I discovered a nuance with MySQL’s GROUP BY statement earlier today that I’ll share with the hope that others can learn from it. It’s fairly common to use a coalesce statement to handle null values while keeping the resulting field the same name. For example:
SELECT coalesce(a.user_id, b.other_user_id) as user_id, sum(s.num) as total_nums
FROM table_a a
LEFT JOIN table_b on a.some_id = b.some_other_id
LEFT JOIN stats s on a.stat_id = s.id
GROUP BY user_id;
The nuance is that we want the GROUP BY to apply to the entire coalesce expression but as it’s written it only applies to the user_id column from table_a.
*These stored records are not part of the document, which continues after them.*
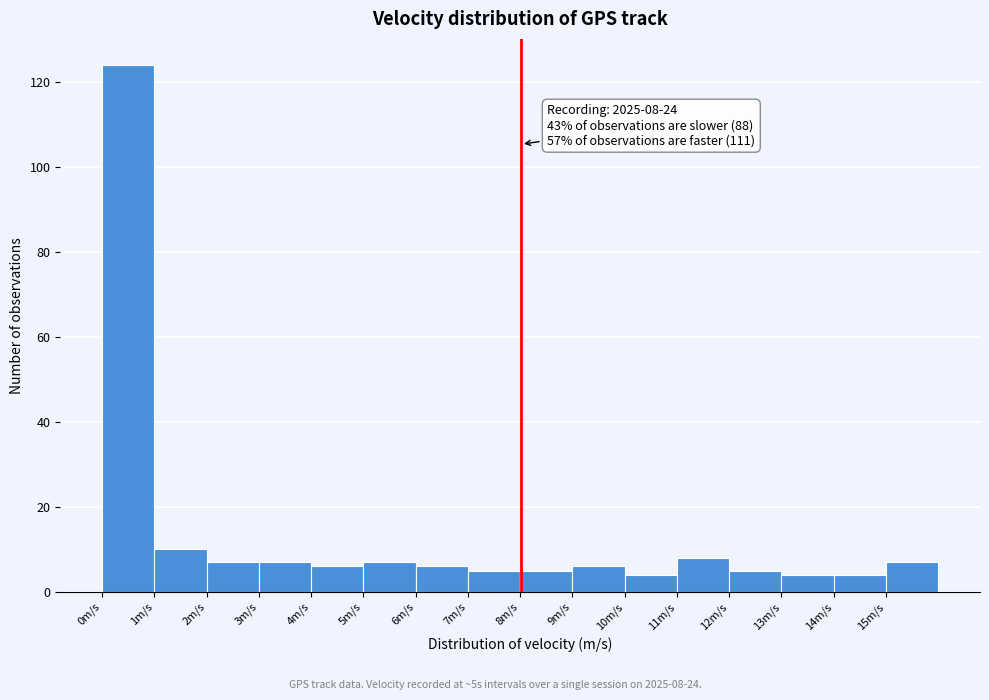

Which range on the x-axis has the tallest bar?

0 to 1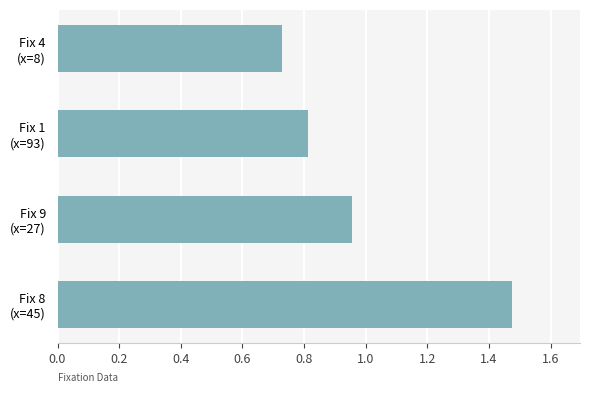

What is the sum of all values?

4.0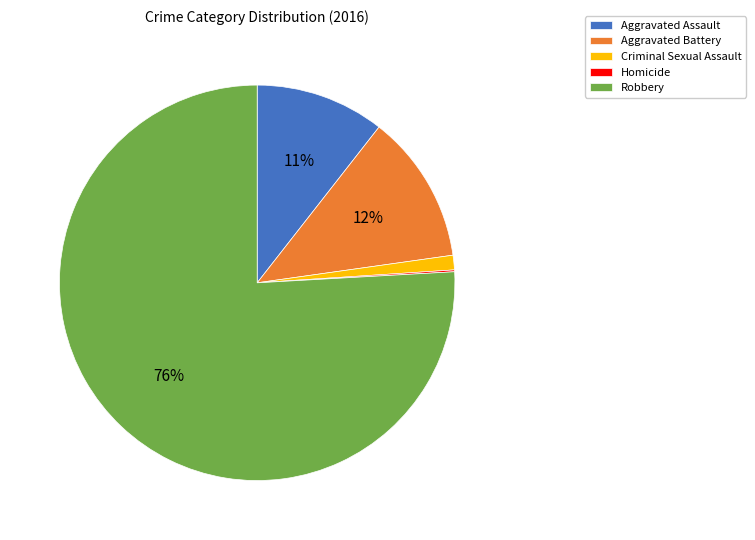

Which has a higher value, Robbery or Criminal Sexual Assault?

Robbery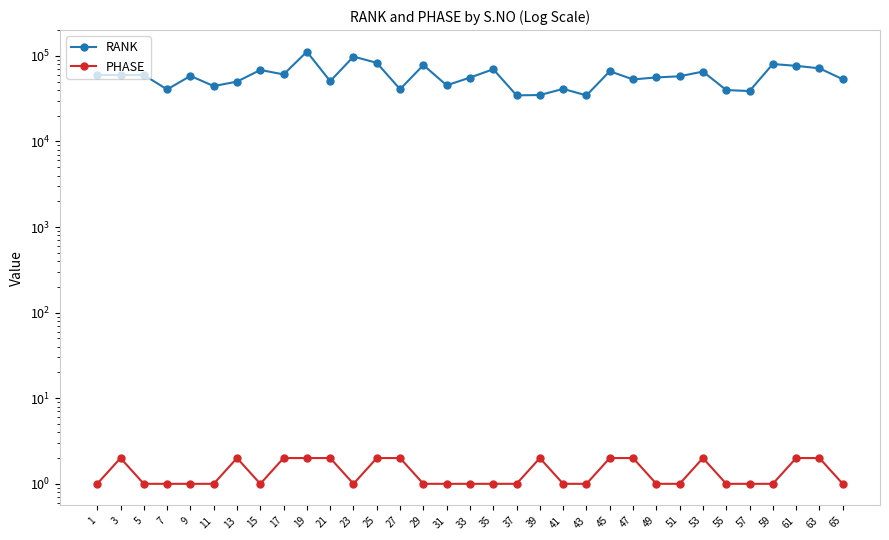

Does the chart have visible grid lines?

No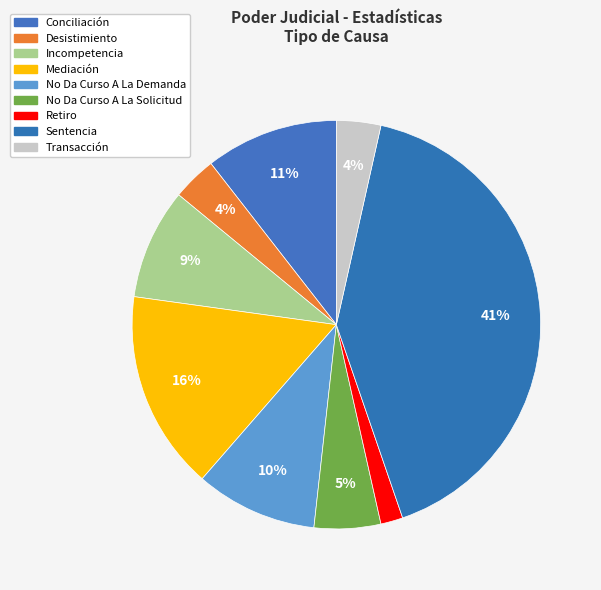

Which category has the biggest portion of the pie?

Sentencia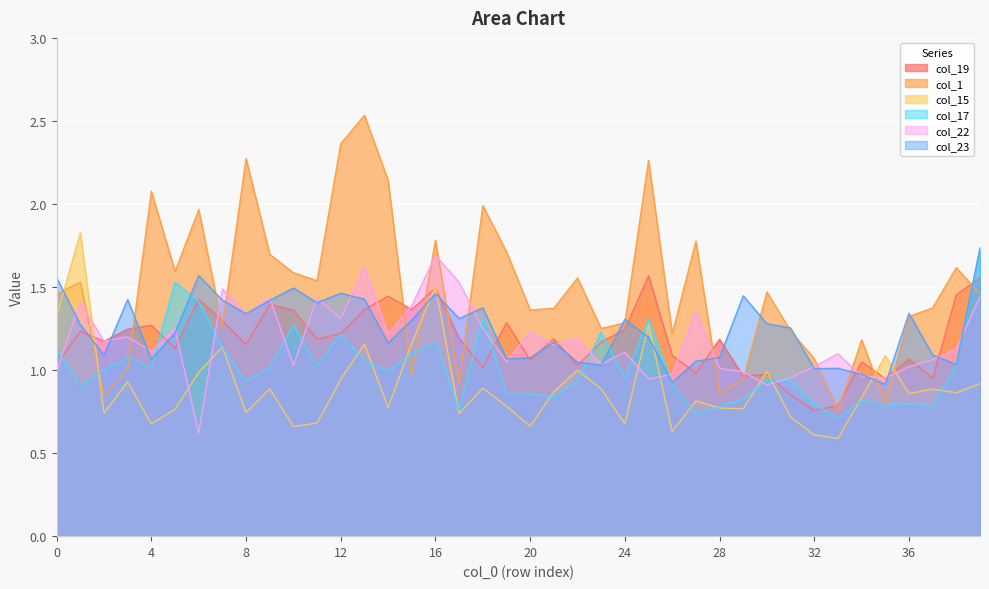

Rank the categories by col_1 value from highest to lowest.

13, 12, 8, 25, 14, 4, 18, 6, 16, 27, 19, 9, 38, 5, 10, 22, 11, 1, 30, 0, 39, 37, 21, 20, 36, 24, 7, 23, 31, 26, 34, 32, 3, 15, 29, 17, 28, 2, 35, 33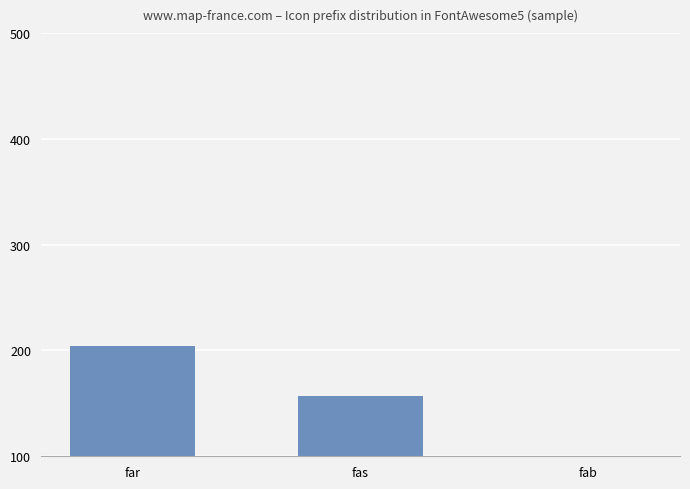

How many values are between 100 and 204?

3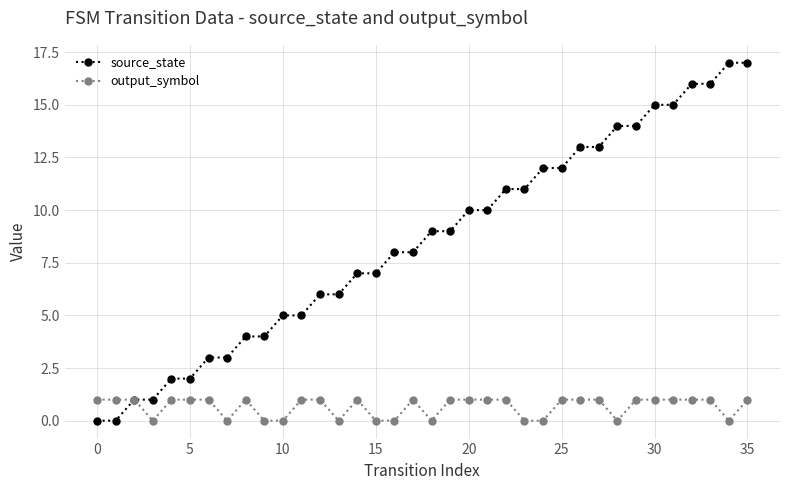

Which series has the widest spread of values?

source_state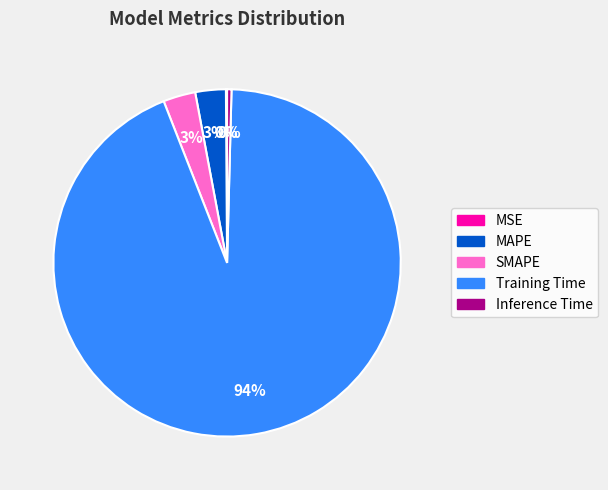

Which category has the biggest portion of the pie?

Training Time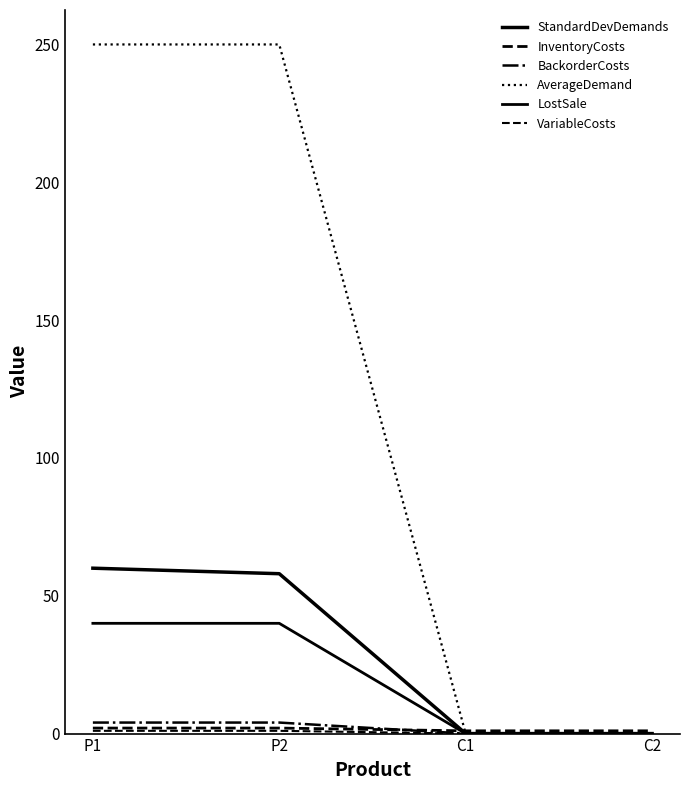

Does the chart display data point markers on the line(s)?

No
This has potential to give odd results in more complicated queries. The only fact I even discovered it was that it was causing a duplicate key constraint violation in another table. The solution is quite simple but annoying - you have to use the entire coalesce expression within the GROUP BY statement:
SELECT coalesce(a.user_id, b.other_user_id) as user_id, sum(s.num) as total_nums
FROM table_a a
LEFT JOIN table_b on a.some_id = b.some_other_id
LEFT JOIN stats s on a.stat_id = s.id
GROUP BY coalesce(a.user_id, b.other_user_id);
The reason this solution is messy is that it’s very easy to update the SELECT but forget to update the GROUP BY. This won’t throw an error and MySQL will execute the query just fine - the results just may be unexpected. What I’ve started doing is renaming the resulting column and using that within the GROUP BY:
SELECT coalesce(a.user_id, b.other_user_id) as final_user_id, sum(s.num) as total_nums
FROM table_a a
LEFT JOIN table_b on a.some_id = b.some_other_id
LEFT JOIN stats s on a.stat_id = s.id
GROUP BY final_user_id;
This makes the query a bit more complicated but it’s being explicit about what we want and avoids hidden errors.